While Mercedes remains more profitable than most volume carmakers, its earnings strength has fallen short of both BMW and Audi because of internal problems including, until recently, a dearth of compact and high-end luxury models.

But Mercedes is finally starting to hit the sweet spot of its model cycle after relaunching its A-Class compact late in 2012 and unveiling the newest version of its flagship S-Class limousine in July. Unlike consumer electronics companies, carmakers can only afford to revamp their products every seven years or so.
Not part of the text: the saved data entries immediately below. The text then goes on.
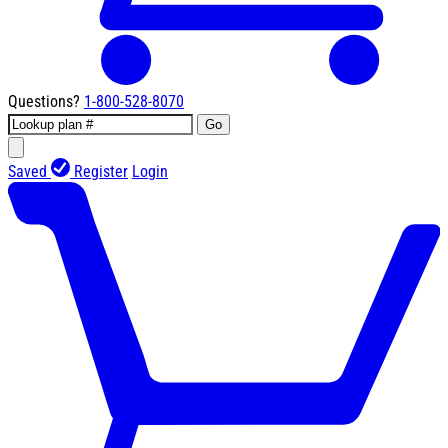
Questions?
1-800-528-8070
Go
Saved
Register
Login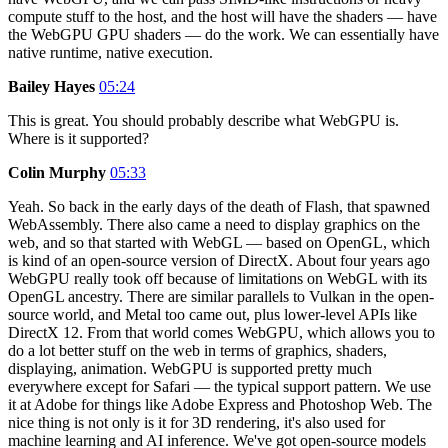
compute stuff to the host, and the host will have the shaders — have
the WebGPU GPU shaders — do the work. We can essentially have
native runtime, native execution.
Bailey Hayes
05:24
This is great. You should probably describe what WebGPU is.
Where is it supported?
Colin Murphy
05:33
Yeah. So back in the early days of the death of Flash, that spawned
WebAssembly. There also came a need to display graphics on the
web, and so that started with WebGL — based on OpenGL, which
is kind of an open-source version of DirectX. About four years ago
WebGPU really took off because of limitations on WebGL with its
OpenGL ancestry. There are similar parallels to Vulkan in the open-
source world, and Metal too came out, plus lower-level APIs like
DirectX 12. From that world comes WebGPU, which allows you to
do a lot better stuff on the web in terms of graphics, shaders,
displaying, animation. WebGPU is supported pretty much
everywhere except for Safari — the typical support pattern. We use
it at Adobe for things like Adobe Express and Photoshop Web. The
nice thing is not only is it for 3D rendering, it's also used for
machine learning and AI inference. We've got open-source models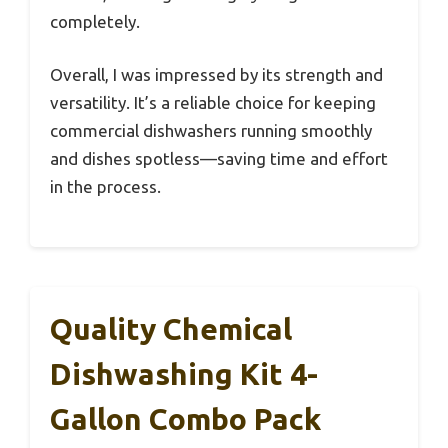
completely.
Overall, I was impressed by its strength and
versatility. It’s a reliable choice for keeping
commercial dishwashers running smoothly
and dishes spotless—saving time and effort
in the process.
Quality Chemical
Dishwashing Kit 4-
Gallon Combo Pack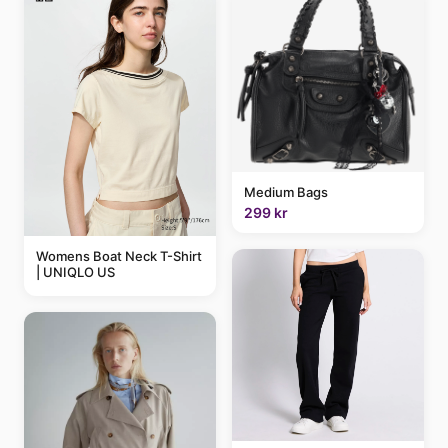
Medium Bags
299 kr
Womens Boat Neck T-Shirt
| UNIQLO US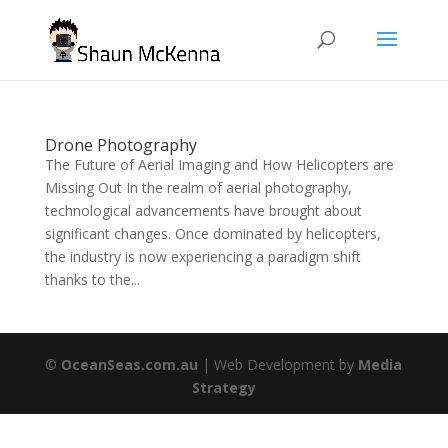
Drone Photography
The Future of Aerial Imaging and How Helicopters are
Missing Out In the realm of aerial photography,
technological advancements have brought about
significant changes. Once dominated by helicopters,
the industry is now experiencing a paradigm shift
thanks to the...
©
OceanSeas.com.au
| Web Development by
Media
Strategy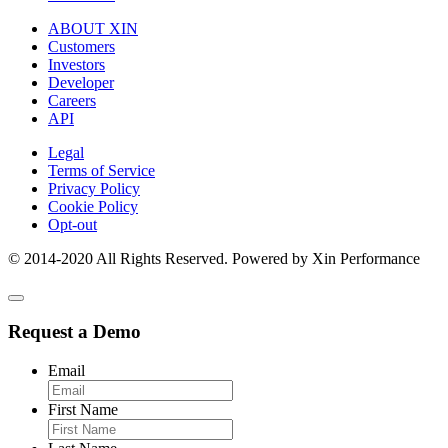
ABOUT XIN
Customers
Investors
Developer
Careers
API
Legal
Terms of Service
Privacy Policy
Cookie Policy
Opt-out
© 2014-2020 All Rights Reserved. Powered by Xin Performance
Request a Demo
Email
First Name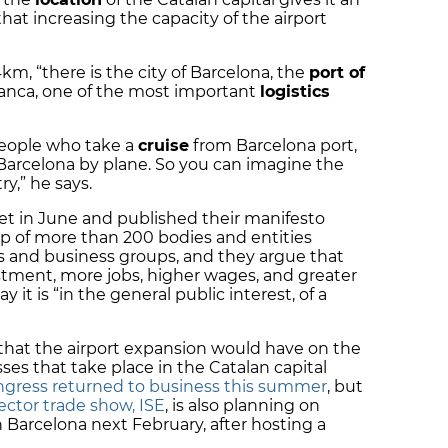
at increasing the capacity of the airport
km, “there is the city of Barcelona, the
port of
ranca, one of the most important
logistics
people who take a
cruise
from Barcelona port,
 Barcelona by plane. So you can imagine the
ry,” he says.
t in June and published their manifesto
 of more than 200 bodies and entities
s and business groups, and they argue that
estment, more jobs, higher wages, and greater
y it is “in the general public interest, of a
t that the airport expansion would have on the
es that take place in the Catalan capital
gress returned to business this summer
, but
ector trade show, ISE
, is also planning on
 in Barcelona next February, after hosting a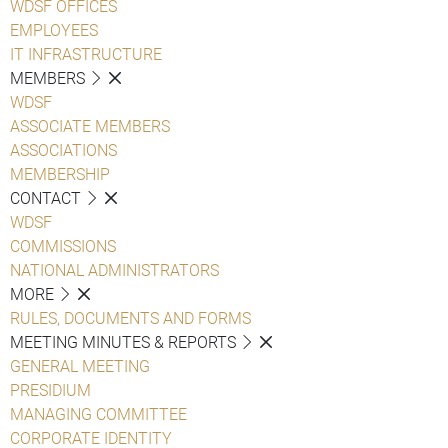
WDSF OFFICES
EMPLOYEES
IT INFRASTRUCTURE
MEMBERS
WDSF
ASSOCIATE MEMBERS
ASSOCIATIONS
MEMBERSHIP
CONTACT
WDSF
COMMISSIONS
NATIONAL ADMINISTRATORS
MORE
RULES, DOCUMENTS AND FORMS
MEETING MINUTES & REPORTS
GENERAL MEETING
PRESIDIUM
MANAGING COMMITTEE
CORPORATE IDENTITY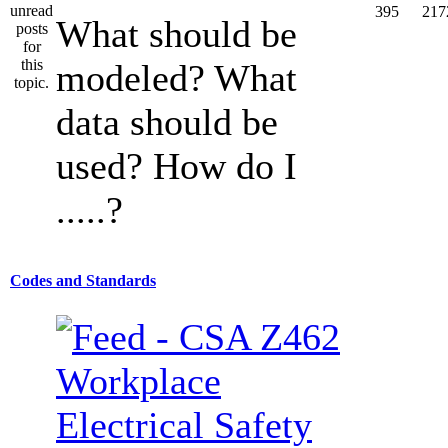
395
217
What should be
modeled? What
data should be
used? How do I
.....?
Codes and Standards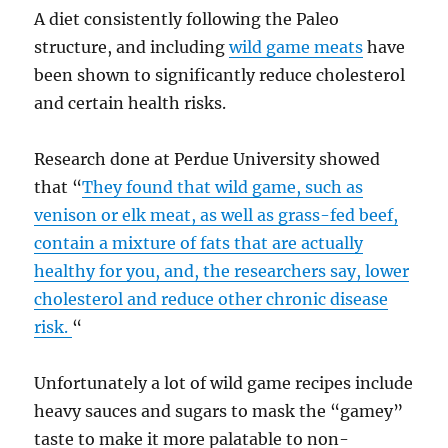
A diet consistently following the Paleo
structure, and including
wild game meats
have
been shown to significantly reduce cholesterol
and certain health risks.
Research done at Perdue University showed
that “
They found that wild game, such as
venison or elk meat, as well as grass-fed beef,
contain a mixture of fats that are actually
healthy for you, and, the researchers say, lower
cholesterol and reduce other chronic disease
risk.
“
Unfortunately a lot of wild game recipes include
heavy sauces and sugars to mask the “gamey”
taste to make it more palatable to non-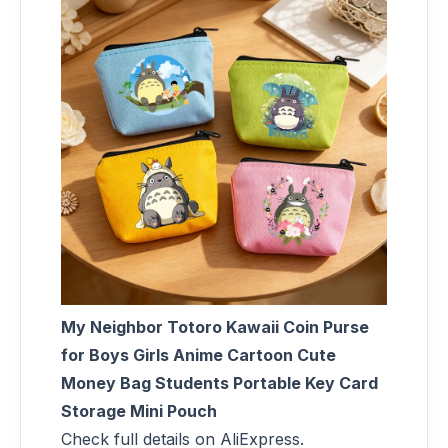
My Neighbor Totoro Kawaii Coin Purse
for Boys Girls Anime Cartoon Cute
Money Bag Students Portable Key Card
Storage Mini Pouch
Check full details on AliExpress.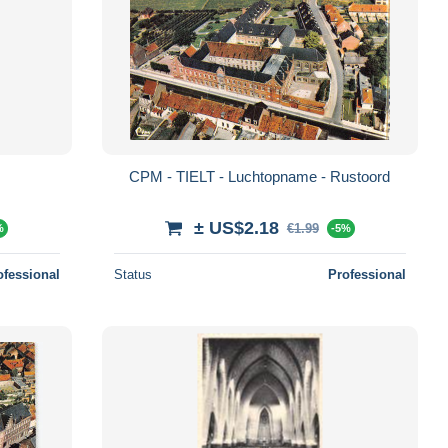
CPM - TIELT - Luchtopname - Rustoord
± US$2.18
€1.99
%
-5%
ofessional
Status
Professional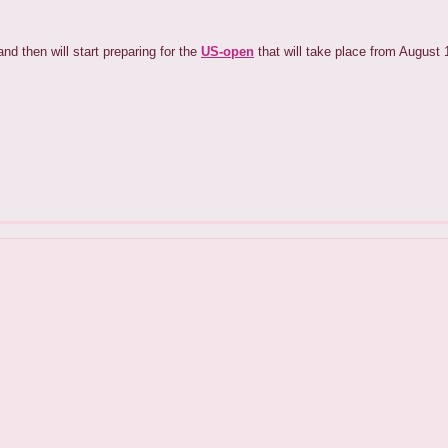
nd then will start preparing for the
US-open
that will take place from August 1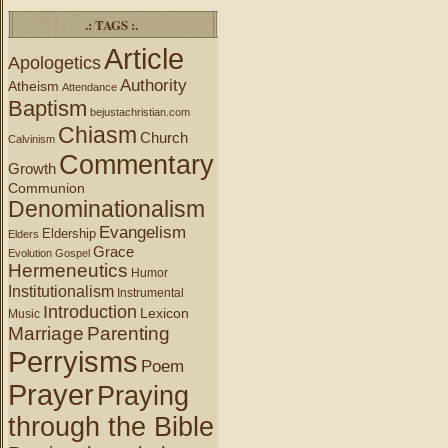
.: TAGS :.
Article
Apologetics
Authority
Atheism
Attendance
Baptism
bejustachristian.com
Chiasm
Church
Calvinism
Commentary
Growth
Communion
Denominationalism
Evangelism
Eldership
Elders
Grace
Evolution
Gospel
Hermeneutics
Humor
Institutionalism
Instrumental
Introduction
Lexicon
Music
Marriage
Parenting
Perryisms
Poem
Prayer
Praying
through the Bible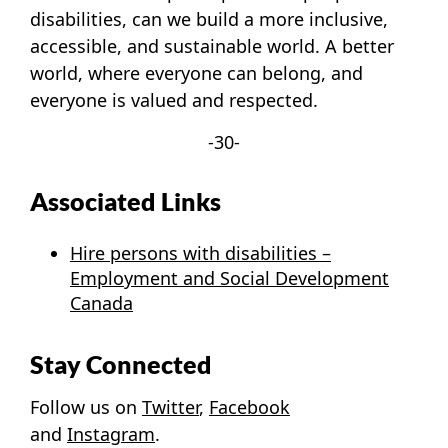
disabilities, can we build a more inclusive,
accessible, and sustainable world. A better
world, where everyone can belong, and
everyone is valued and respected.
-30-
Associated Links
Hire persons with disabilities –
Employment and Social Development
Canada
Stay Connected
Follow us on
Twitter
,
Facebook
and
Instagram
.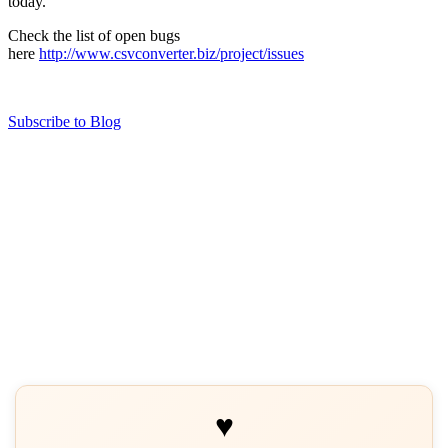
today.
Check the list of open bugs
here
http://www.csvconverter.biz/project/issues
Subscribe to Blog
♥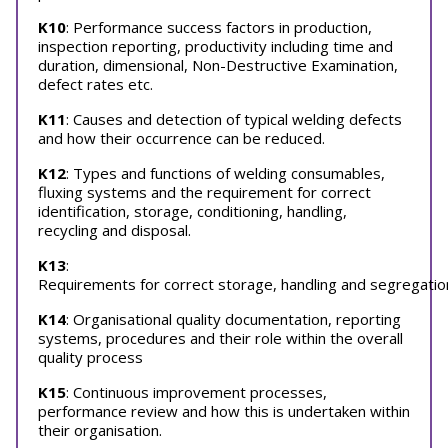
K10
: Performance success factors in production,
inspection reporting, productivity including time and
duration, dimensional, Non-Destructive Examination,
defect rates etc.
K11
: Causes and detection of typical welding defects
and how their occurrence can be reduced.
K12
: Types and functions of welding consumables,
fluxing systems and the requirement for correct
identification, storage, conditioning, handling,
recycling and disposal.
K13
:
Requirements for correct storage, handling and segregation
K14
: Organisational quality documentation, reporting
systems, procedures and their role within the overall
quality process
K15
: Continuous improvement processes,
performance review and how this is undertaken within
their organisation.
The emblem of German car manufacturer Mercedes-Benz, a subsidiary of Daimler AG, is pictured covered with raindrops at a parking lot in Hanau, 30km (19 miles) south of Frankfurt October 23, 2013. REUTERS/Kai Pfaffenbach

Mercedes is also adding all-new models to its range, such as the CLA compact four-door coupe, which made its debut this year. That will be followed by next year’s entry into the booming compact SUV segment with the GLA. Even its Smart brand is due to overhaul its ForTwo microcar next year and launch a four-seater based on the Renault (RENA.PA) Twingo.

Daimler’s progress has lifted its shares by more than 40 percent this year, making it the third-best performer among German blue-chip companies. The shares are now valued at 10.7 times forward earnings, against a sector average of 9.1 percent, according to Thomson Reuters data.

Daimler is the first major European carmaker to publish quarterly profits. Results from Fiat FIA.MI as well as Volkswagen and its stable of brands are due on October 30, with BMW is scheduled to report on November 5.